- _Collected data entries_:
════

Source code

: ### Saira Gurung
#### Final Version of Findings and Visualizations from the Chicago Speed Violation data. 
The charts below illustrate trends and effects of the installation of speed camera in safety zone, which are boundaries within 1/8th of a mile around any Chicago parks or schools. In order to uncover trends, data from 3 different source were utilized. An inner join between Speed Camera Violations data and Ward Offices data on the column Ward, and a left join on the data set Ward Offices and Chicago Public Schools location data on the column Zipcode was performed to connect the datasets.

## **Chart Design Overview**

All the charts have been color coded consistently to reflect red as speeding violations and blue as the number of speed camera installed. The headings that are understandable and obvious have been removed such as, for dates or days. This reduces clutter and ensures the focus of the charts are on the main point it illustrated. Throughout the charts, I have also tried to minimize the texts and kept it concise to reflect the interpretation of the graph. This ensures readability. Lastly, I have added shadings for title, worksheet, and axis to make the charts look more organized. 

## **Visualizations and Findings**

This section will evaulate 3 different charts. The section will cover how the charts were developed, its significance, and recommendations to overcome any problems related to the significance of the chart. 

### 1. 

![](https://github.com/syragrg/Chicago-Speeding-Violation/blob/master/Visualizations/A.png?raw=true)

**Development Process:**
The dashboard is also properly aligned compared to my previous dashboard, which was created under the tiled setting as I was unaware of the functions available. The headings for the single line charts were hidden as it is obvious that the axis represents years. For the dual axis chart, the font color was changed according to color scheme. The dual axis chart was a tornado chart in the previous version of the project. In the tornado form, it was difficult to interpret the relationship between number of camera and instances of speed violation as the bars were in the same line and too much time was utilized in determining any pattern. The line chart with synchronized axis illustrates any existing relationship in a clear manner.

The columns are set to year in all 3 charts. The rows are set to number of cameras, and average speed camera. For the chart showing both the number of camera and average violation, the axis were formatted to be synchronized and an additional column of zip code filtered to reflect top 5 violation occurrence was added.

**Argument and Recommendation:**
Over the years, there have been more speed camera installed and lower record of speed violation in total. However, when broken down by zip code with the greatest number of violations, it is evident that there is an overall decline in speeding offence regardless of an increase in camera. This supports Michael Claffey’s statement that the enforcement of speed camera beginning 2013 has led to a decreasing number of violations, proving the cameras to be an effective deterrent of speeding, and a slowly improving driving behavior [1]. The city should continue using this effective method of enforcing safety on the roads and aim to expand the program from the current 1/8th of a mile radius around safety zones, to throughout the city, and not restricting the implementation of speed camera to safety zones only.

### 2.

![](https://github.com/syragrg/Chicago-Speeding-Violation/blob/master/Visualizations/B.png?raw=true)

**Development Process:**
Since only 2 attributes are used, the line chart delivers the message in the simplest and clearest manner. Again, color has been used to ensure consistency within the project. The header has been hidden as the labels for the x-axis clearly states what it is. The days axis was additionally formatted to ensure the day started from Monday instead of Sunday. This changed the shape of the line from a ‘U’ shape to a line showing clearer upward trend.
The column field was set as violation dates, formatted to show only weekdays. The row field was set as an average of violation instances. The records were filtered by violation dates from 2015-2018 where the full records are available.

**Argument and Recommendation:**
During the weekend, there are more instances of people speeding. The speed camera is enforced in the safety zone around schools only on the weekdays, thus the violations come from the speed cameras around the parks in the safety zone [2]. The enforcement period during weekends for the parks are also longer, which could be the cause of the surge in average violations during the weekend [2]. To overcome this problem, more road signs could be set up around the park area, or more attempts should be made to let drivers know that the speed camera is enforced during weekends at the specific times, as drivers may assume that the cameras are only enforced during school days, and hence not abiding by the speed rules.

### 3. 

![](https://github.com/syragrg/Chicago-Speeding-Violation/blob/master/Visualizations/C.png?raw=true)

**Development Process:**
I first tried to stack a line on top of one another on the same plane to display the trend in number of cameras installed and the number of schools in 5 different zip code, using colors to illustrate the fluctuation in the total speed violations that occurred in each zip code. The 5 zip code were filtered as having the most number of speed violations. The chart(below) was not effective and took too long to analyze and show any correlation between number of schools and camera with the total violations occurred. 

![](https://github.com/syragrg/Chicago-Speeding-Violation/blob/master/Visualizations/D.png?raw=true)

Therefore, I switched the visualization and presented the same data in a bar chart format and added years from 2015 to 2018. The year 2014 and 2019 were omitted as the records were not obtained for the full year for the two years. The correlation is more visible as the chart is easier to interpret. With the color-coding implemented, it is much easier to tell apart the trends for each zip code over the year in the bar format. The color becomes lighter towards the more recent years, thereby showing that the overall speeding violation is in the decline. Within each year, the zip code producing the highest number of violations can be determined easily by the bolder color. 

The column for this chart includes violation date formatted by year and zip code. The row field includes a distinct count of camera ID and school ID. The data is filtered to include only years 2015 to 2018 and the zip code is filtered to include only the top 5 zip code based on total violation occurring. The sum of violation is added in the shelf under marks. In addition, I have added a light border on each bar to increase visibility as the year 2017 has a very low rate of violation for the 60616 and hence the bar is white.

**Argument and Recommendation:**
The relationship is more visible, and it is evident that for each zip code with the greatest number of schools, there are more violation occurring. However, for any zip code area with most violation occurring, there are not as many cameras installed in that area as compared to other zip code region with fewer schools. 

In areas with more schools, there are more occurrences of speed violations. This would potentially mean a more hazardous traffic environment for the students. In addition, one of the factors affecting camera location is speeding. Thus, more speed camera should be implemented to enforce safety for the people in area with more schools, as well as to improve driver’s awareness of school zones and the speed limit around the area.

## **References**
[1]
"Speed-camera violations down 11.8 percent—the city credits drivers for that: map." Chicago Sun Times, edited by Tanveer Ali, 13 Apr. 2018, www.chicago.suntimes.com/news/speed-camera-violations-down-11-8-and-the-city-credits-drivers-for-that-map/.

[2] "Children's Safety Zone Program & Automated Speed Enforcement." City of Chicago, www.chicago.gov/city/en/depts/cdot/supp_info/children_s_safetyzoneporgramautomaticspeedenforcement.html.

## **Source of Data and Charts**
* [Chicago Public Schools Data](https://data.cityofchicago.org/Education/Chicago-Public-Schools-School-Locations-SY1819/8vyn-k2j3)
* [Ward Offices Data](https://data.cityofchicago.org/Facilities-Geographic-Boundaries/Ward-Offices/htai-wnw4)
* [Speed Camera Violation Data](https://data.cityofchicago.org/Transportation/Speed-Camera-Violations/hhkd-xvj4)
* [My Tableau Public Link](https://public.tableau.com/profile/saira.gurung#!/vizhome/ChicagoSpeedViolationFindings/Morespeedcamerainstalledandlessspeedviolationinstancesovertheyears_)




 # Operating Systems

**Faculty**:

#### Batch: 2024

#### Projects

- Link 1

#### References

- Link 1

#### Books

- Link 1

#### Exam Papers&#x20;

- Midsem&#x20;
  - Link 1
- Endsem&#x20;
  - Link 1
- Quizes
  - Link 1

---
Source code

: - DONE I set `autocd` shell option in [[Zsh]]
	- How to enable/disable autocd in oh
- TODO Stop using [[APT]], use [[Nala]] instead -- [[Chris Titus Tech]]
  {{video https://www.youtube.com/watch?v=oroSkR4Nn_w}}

════

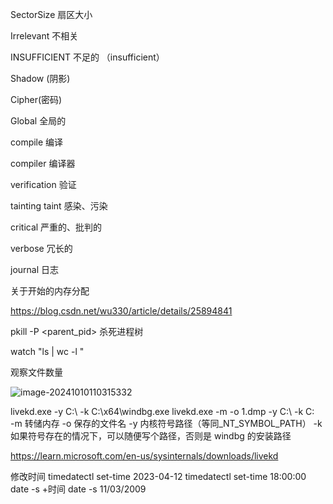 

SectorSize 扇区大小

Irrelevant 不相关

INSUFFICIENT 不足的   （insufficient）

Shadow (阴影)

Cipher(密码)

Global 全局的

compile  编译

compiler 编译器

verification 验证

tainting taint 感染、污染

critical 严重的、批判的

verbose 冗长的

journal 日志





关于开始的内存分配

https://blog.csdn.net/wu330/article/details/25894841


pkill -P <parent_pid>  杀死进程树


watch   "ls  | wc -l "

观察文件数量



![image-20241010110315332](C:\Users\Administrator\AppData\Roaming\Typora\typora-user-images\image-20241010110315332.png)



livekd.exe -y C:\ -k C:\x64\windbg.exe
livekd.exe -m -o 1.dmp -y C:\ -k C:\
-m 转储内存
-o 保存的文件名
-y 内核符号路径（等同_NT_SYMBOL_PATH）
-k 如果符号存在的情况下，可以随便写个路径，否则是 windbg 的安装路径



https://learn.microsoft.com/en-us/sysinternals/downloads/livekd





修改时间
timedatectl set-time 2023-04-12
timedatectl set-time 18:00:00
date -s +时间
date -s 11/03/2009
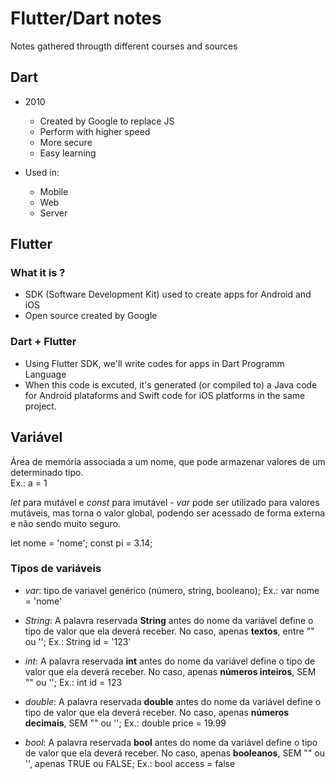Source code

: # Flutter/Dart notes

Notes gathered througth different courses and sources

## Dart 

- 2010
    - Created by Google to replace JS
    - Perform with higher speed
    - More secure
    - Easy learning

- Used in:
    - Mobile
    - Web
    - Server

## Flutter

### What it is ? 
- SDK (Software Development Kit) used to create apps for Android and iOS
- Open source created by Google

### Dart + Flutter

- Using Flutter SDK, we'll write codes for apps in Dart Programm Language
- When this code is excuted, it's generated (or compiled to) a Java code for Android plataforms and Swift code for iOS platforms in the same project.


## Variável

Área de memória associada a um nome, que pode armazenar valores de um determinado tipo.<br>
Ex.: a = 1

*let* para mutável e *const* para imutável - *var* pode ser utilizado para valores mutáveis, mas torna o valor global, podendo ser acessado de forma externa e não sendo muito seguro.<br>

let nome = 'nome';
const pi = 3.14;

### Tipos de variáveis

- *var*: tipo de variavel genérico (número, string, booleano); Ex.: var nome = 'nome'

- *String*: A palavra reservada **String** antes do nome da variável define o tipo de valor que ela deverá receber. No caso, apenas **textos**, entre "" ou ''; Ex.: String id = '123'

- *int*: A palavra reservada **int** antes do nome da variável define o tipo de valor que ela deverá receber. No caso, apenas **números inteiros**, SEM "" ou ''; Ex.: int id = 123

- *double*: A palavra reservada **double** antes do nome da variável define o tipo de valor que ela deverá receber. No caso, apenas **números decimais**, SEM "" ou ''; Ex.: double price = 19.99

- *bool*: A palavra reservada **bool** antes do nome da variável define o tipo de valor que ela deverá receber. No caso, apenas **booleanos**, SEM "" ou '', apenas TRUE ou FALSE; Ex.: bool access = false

════

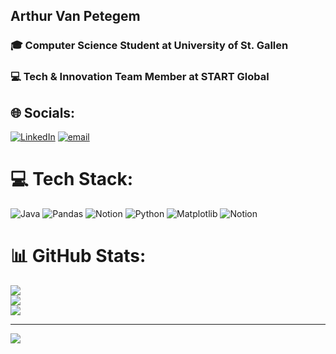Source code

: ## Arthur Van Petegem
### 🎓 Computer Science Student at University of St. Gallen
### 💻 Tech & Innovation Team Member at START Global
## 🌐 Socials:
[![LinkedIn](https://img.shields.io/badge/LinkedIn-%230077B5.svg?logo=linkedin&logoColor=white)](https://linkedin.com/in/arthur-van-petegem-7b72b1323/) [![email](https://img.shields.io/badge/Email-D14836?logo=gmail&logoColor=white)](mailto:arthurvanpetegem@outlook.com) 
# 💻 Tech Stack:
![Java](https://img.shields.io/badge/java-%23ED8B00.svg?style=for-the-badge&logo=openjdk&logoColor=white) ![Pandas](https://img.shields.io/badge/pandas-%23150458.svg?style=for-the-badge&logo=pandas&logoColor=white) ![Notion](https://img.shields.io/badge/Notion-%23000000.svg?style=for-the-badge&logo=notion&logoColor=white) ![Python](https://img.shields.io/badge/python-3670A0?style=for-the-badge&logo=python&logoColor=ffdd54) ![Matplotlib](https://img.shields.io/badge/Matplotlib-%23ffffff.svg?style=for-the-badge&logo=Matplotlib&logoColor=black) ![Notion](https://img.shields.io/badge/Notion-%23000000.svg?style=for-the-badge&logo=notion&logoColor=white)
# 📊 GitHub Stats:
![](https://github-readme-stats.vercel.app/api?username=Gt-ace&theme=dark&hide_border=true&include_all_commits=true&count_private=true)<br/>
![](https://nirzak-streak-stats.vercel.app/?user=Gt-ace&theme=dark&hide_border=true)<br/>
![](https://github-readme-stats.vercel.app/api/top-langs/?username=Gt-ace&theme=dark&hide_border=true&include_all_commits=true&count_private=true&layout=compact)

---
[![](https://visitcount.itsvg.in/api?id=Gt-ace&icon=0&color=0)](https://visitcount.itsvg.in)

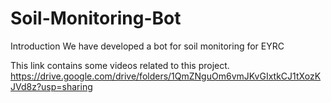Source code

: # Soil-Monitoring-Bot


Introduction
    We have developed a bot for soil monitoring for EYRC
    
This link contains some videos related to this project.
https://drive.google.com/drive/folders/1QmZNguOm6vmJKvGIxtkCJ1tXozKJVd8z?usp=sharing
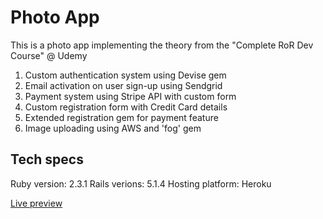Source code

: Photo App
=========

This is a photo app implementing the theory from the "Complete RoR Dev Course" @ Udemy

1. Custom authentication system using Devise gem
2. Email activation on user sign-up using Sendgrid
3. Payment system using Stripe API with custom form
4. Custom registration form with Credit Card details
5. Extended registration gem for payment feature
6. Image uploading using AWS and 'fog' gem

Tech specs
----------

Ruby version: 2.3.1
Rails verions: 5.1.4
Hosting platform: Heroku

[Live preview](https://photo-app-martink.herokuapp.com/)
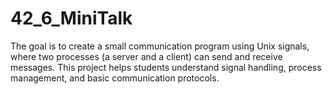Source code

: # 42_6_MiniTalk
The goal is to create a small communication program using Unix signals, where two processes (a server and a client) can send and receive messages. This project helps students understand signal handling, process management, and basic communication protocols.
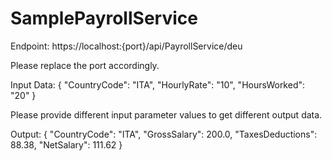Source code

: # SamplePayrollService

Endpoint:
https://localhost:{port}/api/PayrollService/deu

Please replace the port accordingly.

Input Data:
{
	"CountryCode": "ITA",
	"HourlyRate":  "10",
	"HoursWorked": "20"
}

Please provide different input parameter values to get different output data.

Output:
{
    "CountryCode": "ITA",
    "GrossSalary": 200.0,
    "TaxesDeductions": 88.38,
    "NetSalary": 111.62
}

════

- _Directive_:
I'd like the lines above from the one with "## Variável" up to and including the one with "- *bool*: A" copied exactly, with no other lines.

- _Answer to this task_:
## Variável

Área de memória associada a um nome, que pode armazenar valores de um determinado tipo.<br>
Ex.: a = 1

*let* para mutável e *const* para imutável - *var* pode ser utilizado para valores mutáveis, mas torna o valor global, podendo ser acessado de forma externa e não sendo muito seguro.<br>

let nome = 'nome';
const pi = 3.14;

### Tipos de variáveis

- *var*: tipo de variavel genérico (número, string, booleano); Ex.: var nome = 'nome'

- *String*: A palavra reservada **String** antes do nome da variável define o tipo de valor que ela deverá receber. No caso, apenas **textos**, entre "" ou ''; Ex.: String id = '123'

- *int*: A palavra reservada **int** antes do nome da variável define o tipo de valor que ela deverá receber. No caso, apenas **números inteiros**, SEM "" ou ''; Ex.: int id = 123

- *double*: A palavra reservada **double** antes do nome da variável define o tipo de valor que ela deverá receber. No caso, apenas **números decimais**, SEM "" ou ''; Ex.: double price = 19.99

- *bool*: A palavra reservada **bool** antes do nome da variável define o tipo de valor que ela deverá receber. No caso, apenas **booleanos**, SEM "" ou '', apenas TRUE ou FALSE; Ex.: bool access = false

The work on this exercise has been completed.